English country houses still charm viewers; The Last Country Houses, by Clive Aslet. New Haven: Yale University Press. 344 pp. $29.95.

English Cottages, by Tony Evans and Candida Lycett Green, with an introduction by John Betjeman. New York: The Viking Press. 160 pp. $25.

Set amid the emerald rises of the Cottswolds, or the azure charm of the lake country, or the undulating hedgerows of Devon, the houses of England give the countryside its unique flavor.

At one end of the spectrum are the stately country houses, the last of which were built between 1890 and 1939 as magnificent monuments to a dying way of life - a heritage whose roots extended back to feudal times, when vast estates and armies of serfs made possible the courtly lives of lords and ladies and the graciousness of their manor houses.

At the other end of the spectrum is the English cottage, crafted from the cheapest and most accessible materials, but seldom lacking in ingenuity or simple grace. Both types of homes contribute mightily to the charm of England, and both are the subjects of fascinating new books.

Author Clive Aslet examines the grand country houses built since 1890 as mirrors of a changing way of life. By the late 1800s agriculture could no longer support these grand homes, and established country families had to put them on the market. In the upheaval, one-quarter of England's land changed hands.

The buyers had ''unprecedented sources of disposable income,'' Aslet notes. And they assumed that labor and fuel would always be plentiful and cheap. Indeed the data - if they knew of it - supported their belief: In 1901, despite a half-century of escalating industrialization, more people were in domestic service than in any other occupation.

''The Last Country Houses'' is Aslet's informed contribution to Yale's line of books on England's domestic architecture. To Aslet, architecture is not only a form of art but also social history in three dimensions.

The Edwardian era, he observes, for all its gloss, was marked by strikes, the suffrage movement, the threat of war, and the imposition of the income tax and death duties, all of which served to undermine the way of life represented by the country houses.

There was a resultant ''lowering of social barriers'' which ''came from the top,'' he writes, as Edward VII, ''whose tastes ran forever ahead of his income, '' turned to new friends who were amusing and rich.

Aslet classifies the country houses according to the motive for their construction. The ''smart'' house was built for social advantage, the ''romantic'' house to assuage nostalgia, to reclaim the idyll of country life.

Polesden Lacey in Surrey, with its eight main rooms (one small drawing room was reserved for playing bridge) and its counterparts in service spaces (including an ''ice room,'' ''drying room,'' and ''brushing room'') is the epitome of the smart house. Polesden's standard of comfort and elegance was high - fit, in fact, for a king.

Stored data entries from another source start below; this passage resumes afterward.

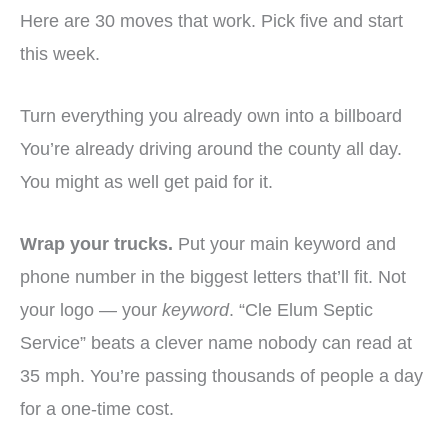
Here are 30 moves that work. Pick five and start
this week.
Turn everything you already own into a billboard
You’re already driving around the county all day.
You might as well get paid for it.
Wrap your trucks.
Put your main keyword and
phone number in the biggest letters that’ll fit. Not
your logo — your
keyword
. “Cle Elum Septic
Service” beats a clever name nobody can read at
35 mph. You’re passing thousands of people a day
for a one-time cost.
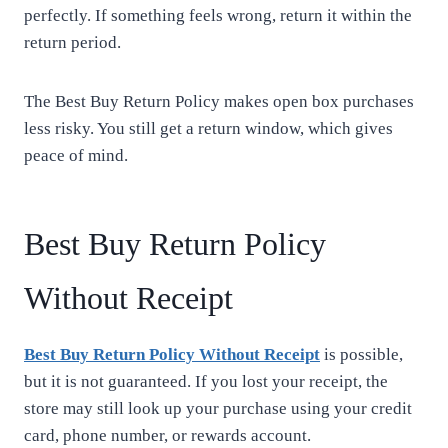
perfectly. If something feels wrong, return it within the
return period.
The Best Buy Return Policy makes open box purchases
less risky. You still get a return window, which gives
peace of mind.
Best Buy Return Policy
Without Receipt
Best Buy Return Policy Without Receipt
is possible,
but it is not guaranteed. If you lost your receipt, the
store may still look up your purchase using your credit
card, phone number, or rewards account.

A typical romantic home is Melsetter House on the island of Hoy in the Orkneys. Clustered with its outbuildings in wild countryside, it looks more like an enchanted village than a house. Architect W. R. Lethaby worked ''with veneration for local traditions'' to give Melsetter a ''magic quality.'' Built of stone the color of the enfolding moor, it seems wedded to its site, achieving William Morris's dictum of goodness: It was ''a work of art and a piece of nature.''

If architectural magic derives from organic growth, then poverty and isolation could be considered advantages, as Candida Lycett Green amply demonstrates in her book on ''English Cottages'' She notes that the cottage-builders had few options; they used the ''nearest and cheapest'' materials.

England's complex geology yielded stone that varied from village to village. Rich stands of hardwood were plentiful. Filler was apt to be made of brick moulded from local clays. As a result cottages ''seemed to be growing out of the landscape.'' And isolation ensured that ''peculiarities became inherent, fashions were almost unknown, innovations untried and outside influences prevented.''

The Industrial Revolution brought better roads, canals, and, finally, railroads. Thus came new materials and ideas, and the advent of the pattern book and blueprint brought the era of ''unconscious'' construction to an end. With the influence of foreign travel, romantic paintings, and pastoral poetry, the cottage became ''theatrical,'' the village a stage set. The picturesque cottages of the Gothic revival satisfied the same nostalgia for other-ness as the romantic country house.

Edwardian Arts & Crafts architecture the best traditional features, and made them work as they had never worked before,'' in cottages where ''the touch and feel of things was as important as the look of them.'' The irony of these late and beautiful cottages is that no true cottager could afford them.

''English Cottages'' is illustrated with superb photographs by Tony Evans. Candida Lycett Green's text is brisk, knowing, well-formed, and generous. The captions brim with information.